Page-level text extractions
┄┄┄┄┄┄
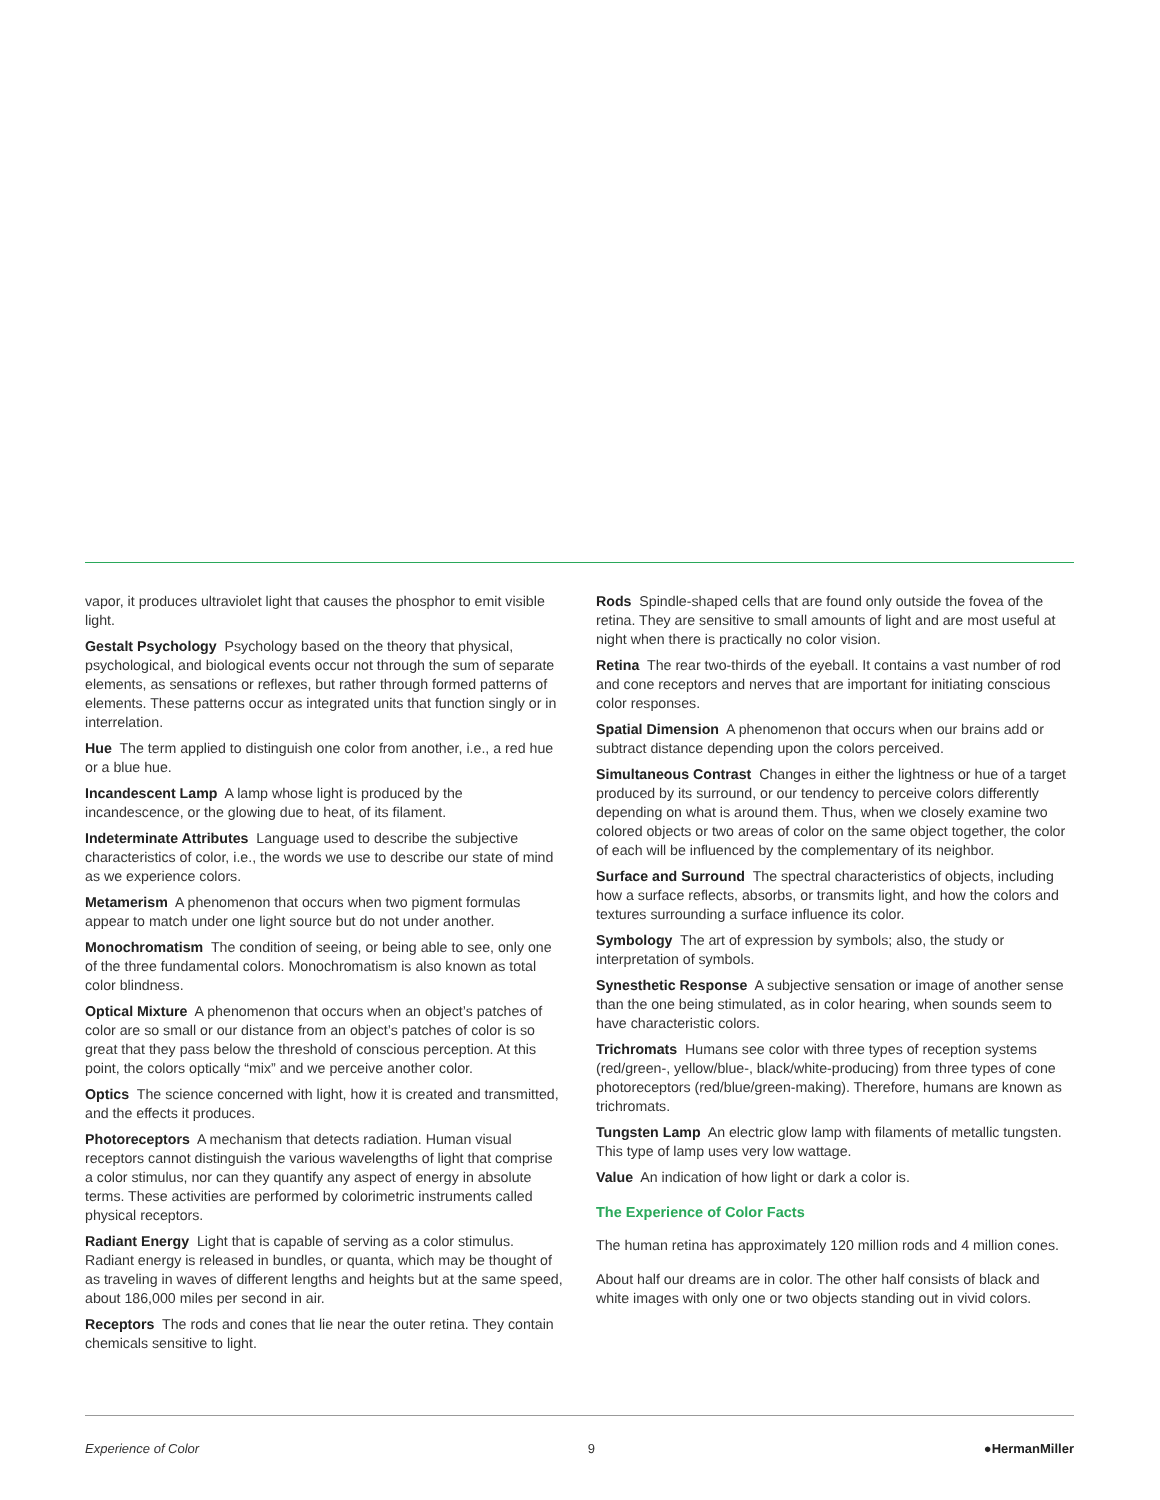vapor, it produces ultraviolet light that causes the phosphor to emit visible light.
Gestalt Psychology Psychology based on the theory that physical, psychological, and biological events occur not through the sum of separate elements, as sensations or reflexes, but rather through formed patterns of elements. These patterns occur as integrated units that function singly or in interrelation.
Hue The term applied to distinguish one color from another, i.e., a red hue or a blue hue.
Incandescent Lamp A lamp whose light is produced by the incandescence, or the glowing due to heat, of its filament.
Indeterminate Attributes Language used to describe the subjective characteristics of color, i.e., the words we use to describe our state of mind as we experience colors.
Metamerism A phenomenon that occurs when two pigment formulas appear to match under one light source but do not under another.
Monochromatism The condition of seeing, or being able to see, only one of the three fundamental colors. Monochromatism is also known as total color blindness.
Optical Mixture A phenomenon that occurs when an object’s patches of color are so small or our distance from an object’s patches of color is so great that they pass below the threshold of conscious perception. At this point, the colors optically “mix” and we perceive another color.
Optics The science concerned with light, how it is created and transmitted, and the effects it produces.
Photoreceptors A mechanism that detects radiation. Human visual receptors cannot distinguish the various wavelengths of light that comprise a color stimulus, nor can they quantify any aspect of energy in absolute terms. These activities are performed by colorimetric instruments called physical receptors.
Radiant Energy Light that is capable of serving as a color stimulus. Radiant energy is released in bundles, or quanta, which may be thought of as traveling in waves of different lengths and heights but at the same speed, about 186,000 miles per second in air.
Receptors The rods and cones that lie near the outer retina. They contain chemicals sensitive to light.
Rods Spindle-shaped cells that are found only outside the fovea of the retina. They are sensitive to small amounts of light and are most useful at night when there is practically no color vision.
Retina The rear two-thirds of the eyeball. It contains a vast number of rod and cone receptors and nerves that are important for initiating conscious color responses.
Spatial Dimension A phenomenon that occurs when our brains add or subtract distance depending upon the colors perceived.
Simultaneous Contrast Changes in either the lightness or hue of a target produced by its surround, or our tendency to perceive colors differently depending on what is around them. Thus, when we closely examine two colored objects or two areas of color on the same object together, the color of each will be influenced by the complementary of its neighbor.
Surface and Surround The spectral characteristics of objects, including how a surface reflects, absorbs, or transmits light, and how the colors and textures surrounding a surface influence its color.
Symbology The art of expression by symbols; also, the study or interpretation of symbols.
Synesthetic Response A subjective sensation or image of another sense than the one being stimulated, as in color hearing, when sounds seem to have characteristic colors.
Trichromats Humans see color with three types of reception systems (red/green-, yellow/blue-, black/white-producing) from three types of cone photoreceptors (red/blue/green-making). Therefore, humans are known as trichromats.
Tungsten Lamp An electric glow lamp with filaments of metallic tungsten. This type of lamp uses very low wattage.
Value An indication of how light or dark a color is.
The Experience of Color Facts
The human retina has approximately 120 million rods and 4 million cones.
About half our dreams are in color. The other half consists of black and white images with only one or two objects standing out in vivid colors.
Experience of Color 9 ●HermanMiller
┄┄┄┄┄┄
**About this task**: Repeat the records above verbatim, with no pictures in the result.

**Solution to the problem**:
vapor, it produces ultraviolet light that causes the phosphor to emit visible light.
Gestalt Psychology Psychology based on the theory that physical, psychological, and biological events occur not through the sum of separate elements, as sensations or reflexes, but rather through formed patterns of elements. These patterns occur as integrated units that function singly or in interrelation.
Hue The term applied to distinguish one color from another, i.e., a red hue or a blue hue.
Incandescent Lamp A lamp whose light is produced by the incandescence, or the glowing due to heat, of its filament.
Indeterminate Attributes Language used to describe the subjective characteristics of color, i.e., the words we use to describe our state of mind as we experience colors.
Metamerism A phenomenon that occurs when two pigment formulas appear to match under one light source but do not under another.
Monochromatism The condition of seeing, or being able to see, only one of the three fundamental colors. Monochromatism is also known as total color blindness.
Optical Mixture A phenomenon that occurs when an object’s patches of color are so small or our distance from an object’s patches of color is so great that they pass below the threshold of conscious perception. At this point, the colors optically “mix” and we perceive another color.
Optics The science concerned with light, how it is created and transmitted, and the effects it produces.
Photoreceptors A mechanism that detects radiation. Human visual receptors cannot distinguish the various wavelengths of light that comprise a color stimulus, nor can they quantify any aspect of energy in absolute terms. These activities are performed by colorimetric instruments called physical receptors.
Radiant Energy Light that is capable of serving as a color stimulus. Radiant energy is released in bundles, or quanta, which may be thought of as traveling in waves of different lengths and heights but at the same speed, about 186,000 miles per second in air.
Receptors The rods and cones that lie near the outer retina. They contain chemicals sensitive to light.
Rods Spindle-shaped cells that are found only outside the fovea of the retina. They are sensitive to small amounts of light and are most useful at night when there is practically no color vision.
Retina The rear two-thirds of the eyeball. It contains a vast number of rod and cone receptors and nerves that are important for initiating conscious color responses.
Spatial Dimension A phenomenon that occurs when our brains add or subtract distance depending upon the colors perceived.
Simultaneous Contrast Changes in either the lightness or hue of a target produced by its surround, or our tendency to perceive colors differently depending on what is around them. Thus, when we closely examine two colored objects or two areas of color on the same object together, the color of each will be influenced by the complementary of its neighbor.
Surface and Surround The spectral characteristics of objects, including how a surface reflects, absorbs, or transmits light, and how the colors and textures surrounding a surface influence its color.
Symbology The art of expression by symbols; also, the study or interpretation of symbols.
Synesthetic Response A subjective sensation or image of another sense than the one being stimulated, as in color hearing, when sounds seem to have characteristic colors.
Trichromats Humans see color with three types of reception systems (red/green-, yellow/blue-, black/white-producing) from three types of cone photoreceptors (red/blue/green-making). Therefore, humans are known as trichromats.
Tungsten Lamp An electric glow lamp with filaments of metallic tungsten. This type of lamp uses very low wattage.
Value An indication of how light or dark a color is.
The Experience of Color Facts
The human retina has approximately 120 million rods and 4 million cones.
About half our dreams are in color. The other half consists of black and white images with only one or two objects standing out in vivid colors.
Experience of Color 9 ●HermanMiller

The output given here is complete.